Question

Do fasta files at ftp.ncbi ever change once uploaded?

0

Entering edit mode

7.8 years ago

andrewsanchez ▴ 10

The NCBI FAQ states:

Only FTP files for the "latest" version of an assembly are updated when annotation is updated, new file formats are added or improvements to existing formats are released.

It also states

Any changes to the sequences included in a particular assembly accession result in an increment of the assembly version, which means that an assembly accession.version (e.g. GCF_000001405.28) represents a fixed set of sequences.

This is the point I am confused about: When a file is "updated," i.e. "updated when annotation is updated," is it treated as a "changed," file whose version number will then be incremented? I feel NCBI's wording is ambigous. Is there a difference between a changed vs. updated file?

To clarify: when files are updated, is the version number always incremented? Or are files sometimes updated without incrementing the version number? That is, do any and all changes result in a change of the filename, i.e. incrementing the version number.

I'm wondering if I can detect updated files based solely on the file name due to the version number being incremented.

The reason I am wondering: If, files are updated without changing the filename via incrementing the version number, then rsync is the way to go.

If not, then the task is much simpler and quickly accomplished since I would just need to worry about getting newly uploaded files based on their filename with wget.

NCBI FASTA • 1.4k views

ADD COMMENT • link 7.8 years ago by andrewsanchez ▴ 10

1

Entering edit mode

You may want to stick with genomes in RefSeq section which you can find here (bacteria directory) : ftp://ftp.ncbi.nlm.nih.gov/genomes/refseq/

Here is an explanation of how accession number and version numbers are handled by NCBI.

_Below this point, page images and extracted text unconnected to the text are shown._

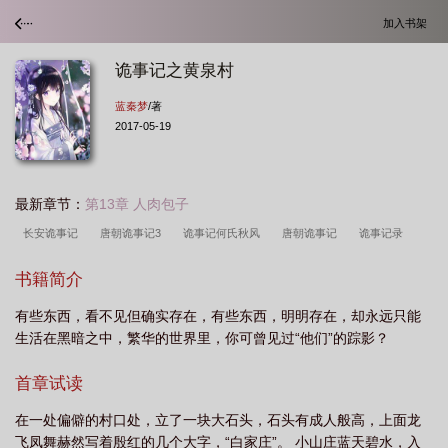
加入书架
诡事记之黄泉村
蓝秦梦
/著
2017-05-19
最新章节：
第13章 人肉包子
长安诡事记
唐朝诡事记3
诡事记何氏秋风
唐朝诡事记
诡事记录
3
诡事记免费观看在线
大唐诡事记
诡事记录漫画
江城诡事记
诡事
书籍简介
记之黄泉村
诡事记何氏秋风笔趣阁最新章节更新内容
有些东西，看不见但确实存在，有些东西，明明存在，却永远只能
生活在黑暗之中，繁华的世界里，你可曾见过“他们”的踪影？
首章试读
在一处偏僻的村口处，立了一块大石头，石头有成人般高，上面龙
飞凤舞赫然写着殷红的几个大字，“白家庄”。 小山庄蓝天碧水，入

ADD REPLY • link 7.8 years ago by GenoMax 141k

0

Entering edit mode

7.8 years ago

natasha.sernova ★ 4.0k

See my answer inside this post:

where can I get environmental bacteria genome in fasta format (as many as possible)?

See README files for more information - what has been changed etc.

ADD COMMENT • link 7.8 years ago by natasha.sernova ★ 4.0k

score 1 · Accepted Answer · 2016-07-12

The definitive answer seems to be found in the link discussing sequence ID's provided by @genomax2

Note that the gi number doesn't change every time the record is modified. Only changes to the sequence data trigger assignment of a new gi; minor updates are tracked, but don't change the gi or version number. But note that every time the gi changes, the version number is incremented. That is, when any change is made to a sequence, it both receives a new GI number, and the version part of its accession number is incremented by 1.

This suggests that rsync shouldn't be necessary unless one wishes to track every minor update.